Jésus-Christ, lui, propose une autre voie. Une voie déraisonnable :
Vous avez entendu qu’il a été dit : Tu aimeras ton prochain et tu haïras ton ennemi. Mais moi, je vous dis : Aimez vos ennemis, bénissez ceux qui vous maudissent, faites du bien à ceux qui vous haïssent, et priez pour ceux qui vous maltraitent et qui vous persécutent[1. Évangile selon Matthieu, chapitre 5, versets 43 à 44.].
C’est la voie qui permet de ne pas faire gagner la haine, qui empêche de devenir comme Daesh en combattant Daesh. Mais il faut être un peu fou pour adopter cette ligne : cela ne protégera pas nos vies.
La peur de la mort
Avec Daesh, la mort s’invite dans les gros titres. La mort n’est pas seulement celle des vieux et des malades, ou celle de gens dans un pays lointain en proie à la guerre ou à la misère. Ce n’est même pas la mort avec trois mois de délai dont le cancer peut nous menacer. C’est la mort d’un jour à l’autre, sans prévisibilité et sans recours. Bien sûr, cela existe aussi dans les accidents de la route, les ruptures d’anévrismes, etc, et en chiffre Daesh n’est pas une source de mortalité majeure. Mais c’est la mort visible, clamée et pleurée. Un sentiment de solidarité avec les victimes nous rend la mort plus proche.

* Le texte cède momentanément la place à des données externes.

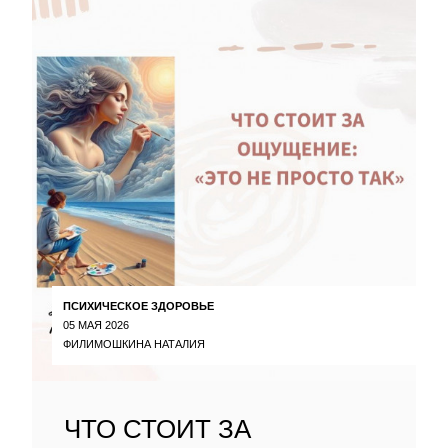
ПСИХИЧЕСКОЕ ЗДОРОВЬЕ
05 МАЯ 2026
ФИЛИМОШКИНА НАТАЛИЯ
ЧТО СТОИТ ЗА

Or on s’est habitué à tenir la mort à distance, à ne pas trop y penser. On se sent appelé à profiter de la vie, comme étant la seule vie que nous ayons. Alors la mort est nécessairement absurde, et nécessairement terrifiante. Pour Jésus et pour les chrétiens à sa suite, il n’en est pas ainsi. Notre vie sur terre est voulue par Dieu et a de la valeur, mais elle n’est pas la fin de l’horizon. Notre vie sera suivie d’un jugement, selon que nous aurons vécu avec ou sans Dieu. La vie avec Dieu se prolongera dans la joie de le connaître, et dans cette perspective, vivre sa vie dans l’amour et la fidélité est plus important que de la prolonger. Jésus enseignait :
Quiconque en effet voudra sauver sa vie la perdra, mais quiconque perdra sa vie à cause de moi et de l’Évangile la sauvera. Et que sert-il à un homme de gagner le monde entier, s’il perd son âme [1. Évangile selon Marc, chapitre 8, versets 35 et 36.]?

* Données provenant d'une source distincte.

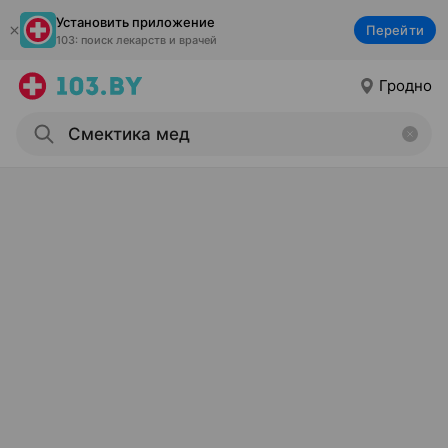
Установить приложение
Перейти
103: поиск лекарств и врачей
Гродно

Pour ne pas ressembler à nos ennemis, il nous faut les aimer. Mais pour pouvoir les aimer, il faut être prêt à perdre sa vie, et cela n’est possible qu’en ayant l’espérance qui vient de la réconciliation avec Dieu. Jésus est mort en portant le jugement que nous méritions, afin que notre mort ne mène plus au jugement et que nous soyons libérés de la crainte de la mort :
[Jésus] partagea la même condition [que les hommes], afin de réduire à l’impuissance, par sa mort, celui qui détenait le pouvoir de la mort, c’est-à-dire le diable, et de délivrer ceux qui, par crainte de la mort, passaient toute leur vie dans une situation d’esclaves[1. Lettre aux Hébreux, chapitre 2, versets 14 et 15.].